Tickets, Please

A theatre box office is an interesting place. The hour before a performance is a frenzy of activity that includes handling the voice mail that has come in since the last time the office was open, selling walk-up tickets, printing will-call tickets, printing tickets for people whose printers ran out of ink or who forgot them at home or who didn’t realize that they had to print the tickets immediately even though there are instructions that say just that.

Those are the easy jobs. It’s pretty simple to make a theatregoer happy when you can reprint that ticket she left on the table near the front door.

But sometimes you have to do difficult jobs when you work in the box office. Sometimes you have to return phone calls and let someone down, because the show is sold out. Sometimes you have to turn people away who show up in person, hoping seats will open up. When the box office is part of a small theatre with no space for extra seating, you don’t get to be flexible there. But I can assure you that the box-office staff and the house manager do their best to find seats to accommodate people whenever possible.
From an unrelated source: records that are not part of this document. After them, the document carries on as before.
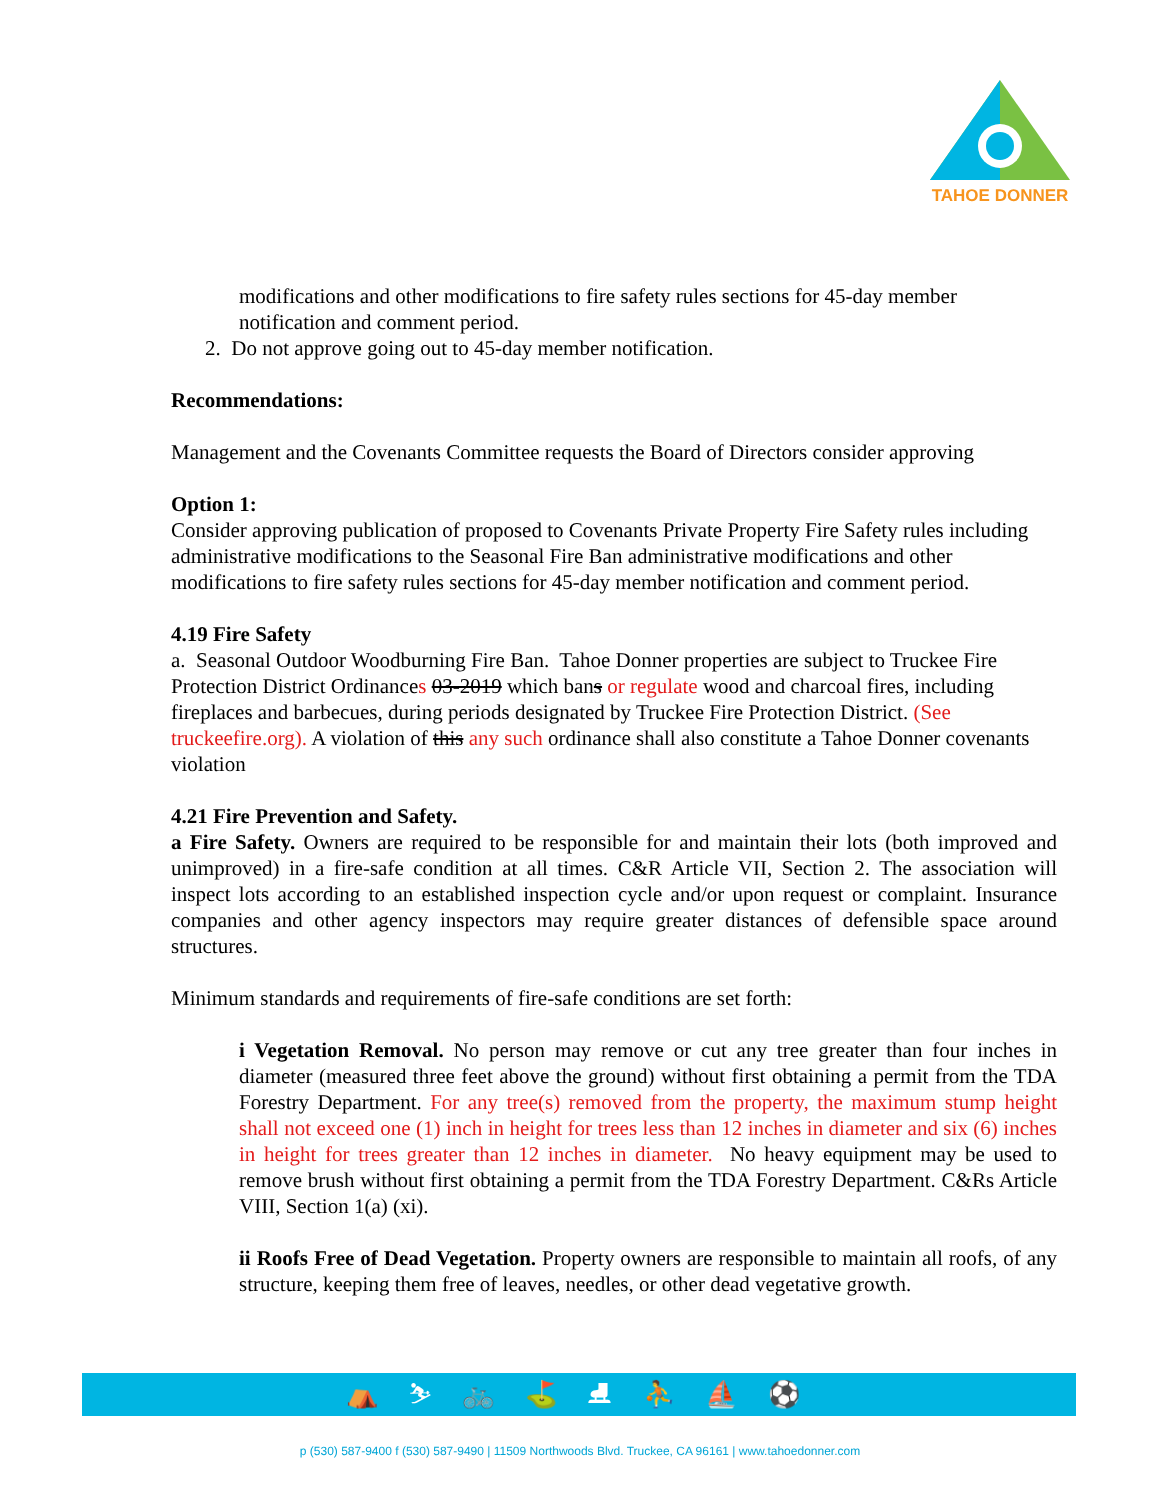TAHOE DONNER
modifications and other modifications to fire safety rules sections for 45-day member notification and comment period.
2. Do not approve going out to 45-day member notification.
Recommendations:
Management and the Covenants Committee requests the Board of Directors consider approving
Option 1:
Consider approving publication of proposed to Covenants Private Property Fire Safety rules including administrative modifications to the Seasonal Fire Ban administrative modifications and other modifications to fire safety rules sections for 45-day member notification and comment period.
4.19 Fire Safety
a. Seasonal Outdoor Woodburning Fire Ban. Tahoe Donner properties are subject to Truckee Fire Protection District Ordinances 03-2019 which bans or regulate wood and charcoal fires, including fireplaces and barbecues, during periods designated by Truckee Fire Protection District. (See truckeefire.org). A violation of this any such ordinance shall also constitute a Tahoe Donner covenants violation
4.21 Fire Prevention and Safety.
a Fire Safety. Owners are required to be responsible for and maintain their lots (both improved and unimproved) in a fire-safe condition at all times. C&R Article VII, Section 2. The association will inspect lots according to an established inspection cycle and/or upon request or complaint. Insurance companies and other agency inspectors may require greater distances of defensible space around structures.
Minimum standards and requirements of fire-safe conditions are set forth:
i Vegetation Removal. No person may remove or cut any tree greater than four inches in diameter (measured three feet above the ground) without first obtaining a permit from the TDA Forestry Department. For any tree(s) removed from the property, the maximum stump height shall not exceed one (1) inch in height for trees less than 12 inches in diameter and six (6) inches in height for trees greater than 12 inches in diameter. No heavy equipment may be used to remove brush without first obtaining a permit from the TDA Forestry Department. C&Rs Article VIII, Section 1(a) (xi).
ii Roofs Free of Dead Vegetation. Property owners are responsible to maintain all roofs, of any structure, keeping them free of leaves, needles, or other dead vegetative growth.
⛺ ⛷ 🚲 ⛳ ⛸ ⛹ ⛵ ⚽
p (530) 587-9400 f (530) 587-9490 | 11509 Northwoods Blvd. Truckee, CA 96161 | www.tahoedonner.com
I staffed the box office for 10 out of 12 weekend performances of a community-theatre production these past two weeks. And I did all those things I listed above, and then some. Most of the time it was enjoyable work. But it was Saturday’s final show that did me in.

The show was sold out, and we were able to scrape up a couple of tickets here and there (like when someone realized they really wanted two tickets to Sunday’s show instead of Saturday’s.) So on Friday night when I got a voicemail from someone’s dad with a sob story about how Grandma changed her hair appointment so she could see a show on Saturday that she didn’t even have a ticket for, I got to be the hero of the day. I didn’t have such great news for the mom who called wanting six tickets and telling me a long story about how her child was in the show and she hadn’t seen it yet and she’d promised her daughter that she could bring a bunch of friends but by the time they all got back to her, the show was sold out.
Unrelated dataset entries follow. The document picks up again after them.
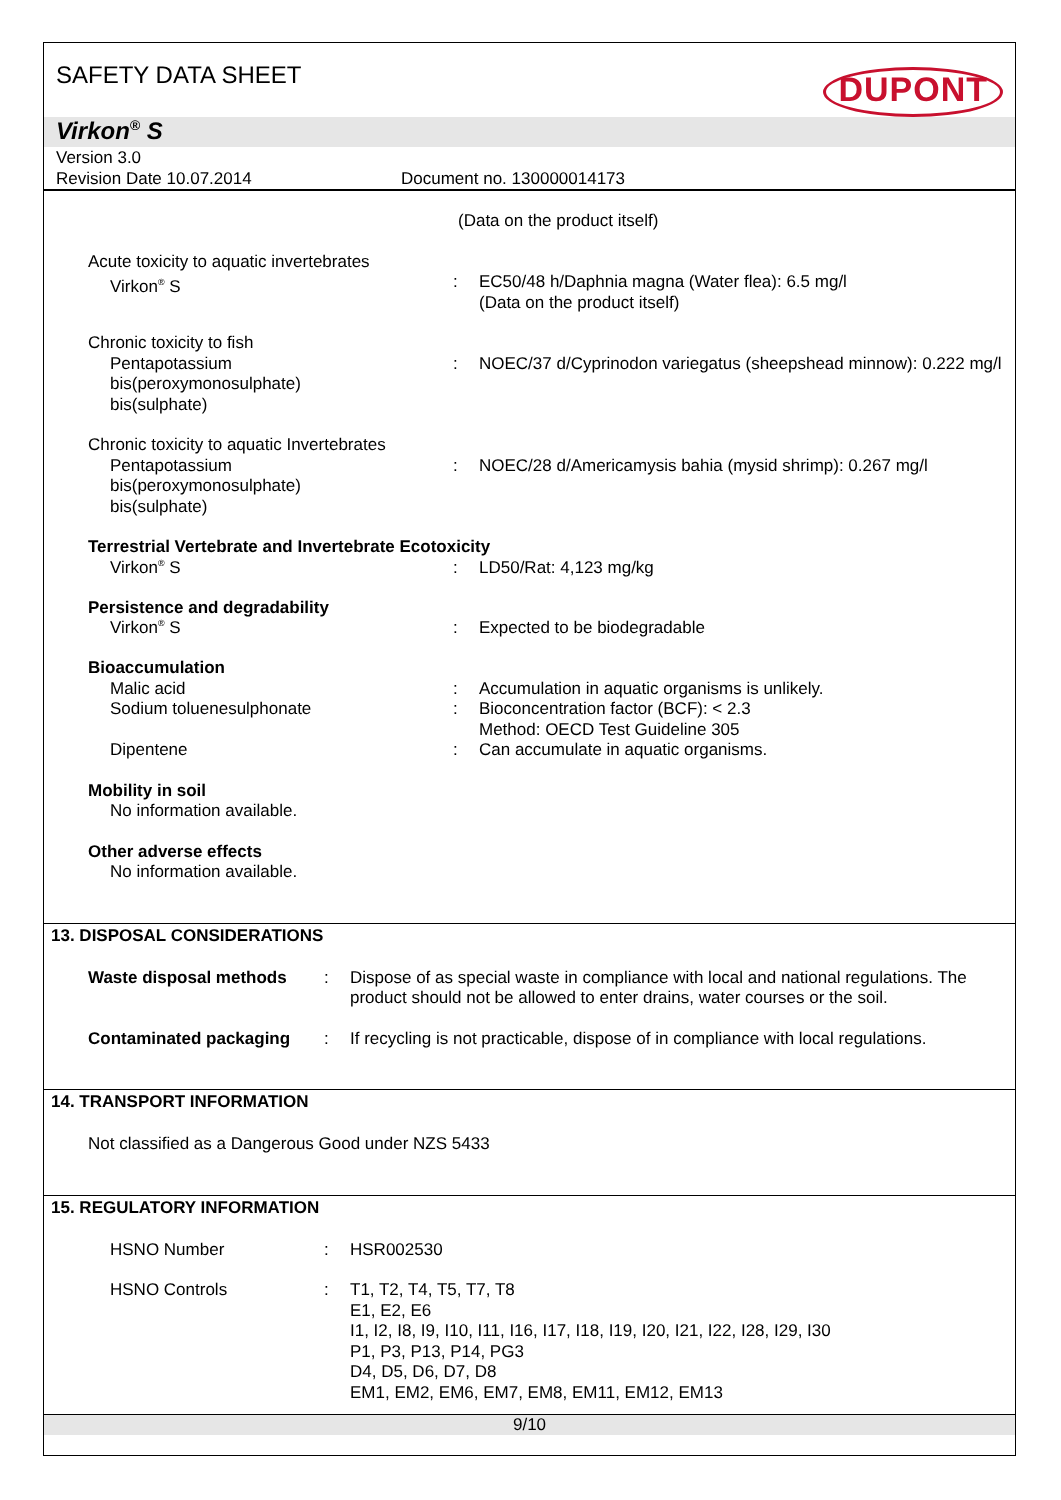SAFETY DATA SHEET
DUPONT
Virkon<sup>®</sup> S
Version 3.0
Revision Date 10.07.2014 Document no. 130000014173
(Data on the product itself)
Acute toxicity to aquatic invertebrates
Virkon<sup>®</sup> S : EC50/48 h/Daphnia magna (Water flea): 6.5 mg/l
(Data on the product itself)
Chronic toxicity to fish
Pentapotassium
bis(peroxymonosulphate)
bis(sulphate)
: NOEC/37 d/Cyprinodon variegatus (sheepshead minnow): 0.222 mg/l
Chronic toxicity to aquatic Invertebrates
Pentapotassium
bis(peroxymonosulphate)
bis(sulphate)
: NOEC/28 d/Americamysis bahia (mysid shrimp): 0.267 mg/l
Terrestrial Vertebrate and Invertebrate Ecotoxicity
Virkon<sup>®</sup> S : LD50/Rat: 4,123 mg/kg
Persistence and degradability
Virkon<sup>®</sup> S : Expected to be biodegradable
Bioaccumulation
Malic acid : Accumulation in aquatic organisms is unlikely.
Sodium toluenesulphonate : Bioconcentration factor (BCF): < 2.3
Method: OECD Test Guideline 305
Dipentene : Can accumulate in aquatic organisms.
Mobility in soil
No information available.
Other adverse effects
No information available.
13. DISPOSAL CONSIDERATIONS
Waste disposal methods : Dispose of as special waste in compliance with local and national regulations. The product should not be allowed to enter drains, water courses or the soil.
Contaminated packaging : If recycling is not practicable, dispose of in compliance with local regulations.
14. TRANSPORT INFORMATION
Not classified as a Dangerous Good under NZS 5433
15. REGULATORY INFORMATION
HSNO Number : HSR002530
HSNO Controls : T1, T2, T4, T5, T7, T8
E1, E2, E6
I1, I2, I8, I9, I10, I11, I16, I17, I18, I19, I20, I21, I22, I28, I29, I30
P1, P3, P13, P14, PG3
D4, D5, D6, D7, D8
EM1, EM2, EM6, EM7, EM8, EM11, EM12, EM13
9/10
I had two tickets available at that point. The best I could do was to sell her those two tickets and put her on the waiting list for the other four.
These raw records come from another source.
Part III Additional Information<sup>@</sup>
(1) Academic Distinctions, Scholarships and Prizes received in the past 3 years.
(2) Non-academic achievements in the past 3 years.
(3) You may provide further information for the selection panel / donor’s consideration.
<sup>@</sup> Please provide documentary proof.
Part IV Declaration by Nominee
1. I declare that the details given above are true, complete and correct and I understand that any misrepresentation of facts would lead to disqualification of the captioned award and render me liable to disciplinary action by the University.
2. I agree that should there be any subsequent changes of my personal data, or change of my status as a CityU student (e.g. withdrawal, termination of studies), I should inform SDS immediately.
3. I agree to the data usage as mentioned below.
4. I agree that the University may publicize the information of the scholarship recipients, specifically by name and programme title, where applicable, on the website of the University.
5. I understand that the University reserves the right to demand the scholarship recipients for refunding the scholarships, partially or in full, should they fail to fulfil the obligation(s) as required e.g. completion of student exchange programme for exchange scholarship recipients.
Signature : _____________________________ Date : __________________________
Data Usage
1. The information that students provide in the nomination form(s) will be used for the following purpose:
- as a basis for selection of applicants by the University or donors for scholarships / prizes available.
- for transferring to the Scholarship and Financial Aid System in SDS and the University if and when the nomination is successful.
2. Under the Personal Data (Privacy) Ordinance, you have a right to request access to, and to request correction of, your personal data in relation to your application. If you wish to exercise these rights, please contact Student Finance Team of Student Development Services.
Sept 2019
At 8:30 Saturday morning that mom called to let me know she only needed three more tickets, and to ask if I had found any yet. I apologized, but promised that I’d put the word out among the moms helping in the green room and the moms selling candygrams and the mom scanning tickets at the door. If anyone heard that someone had a ticket they wouldn’t be using, they promised to send them to the box office.

Box office sq

I never did get those extra tickets. The dad, with Hair-Appointment Grandma in tow, picked up his ticket with a charming smile. Then No-Ticket Mom asked, and was disappointed, about those extra tickets. Suddenly that dad was back at the ticket window.

“Do you see that lady with the three little girls?” he demanded. “She’s going to have to leave here and take them home because there aren’t any tickets for them.”

I apologized (again) that no more tickets were available. I politely refused his request to have extra chairs brought in, and his subsequent demand that the three little girls stand in the aisle during the show. There’s no room for either of those things. But this guy was clearly used to having his own way and did not like hearing me tell him that what he wanted wasn’t going to happen.

It’s not fun to have to say no to someone who wants to watch their child/grandchild/friend perform. But in a small theatre, shows do sell out quickly, and everyone was reminded of this several times before the show opened. And we tried (as we do anytime a show sells out) to scare up extra tickets–we just couldn’t get enough.

Dad, Grandma, Mom and the little girls disappeared into the crowd. I was busy distributing tickets to other theatre patrons and feeling more than a little upset about the way I had been treated over the whole issue, when one of the staff members realized that the whole bunch of them had probably gone into the theatre, somehow making an end run around the person scanning tickets. The grin Dad flashed our way on his way out of the theatre confirmed our suspicions.

I was angry. I don’t like confrontation, and I’d had my fill of it already. I skipped out on the cast party, because I didn’t feel like I could stand there and schmooze with other kids’ parents with a smile on my face. What disturbs me even more is that those little girls were just taught that if someone says you can’t have what you want, you can just go ahead and take it.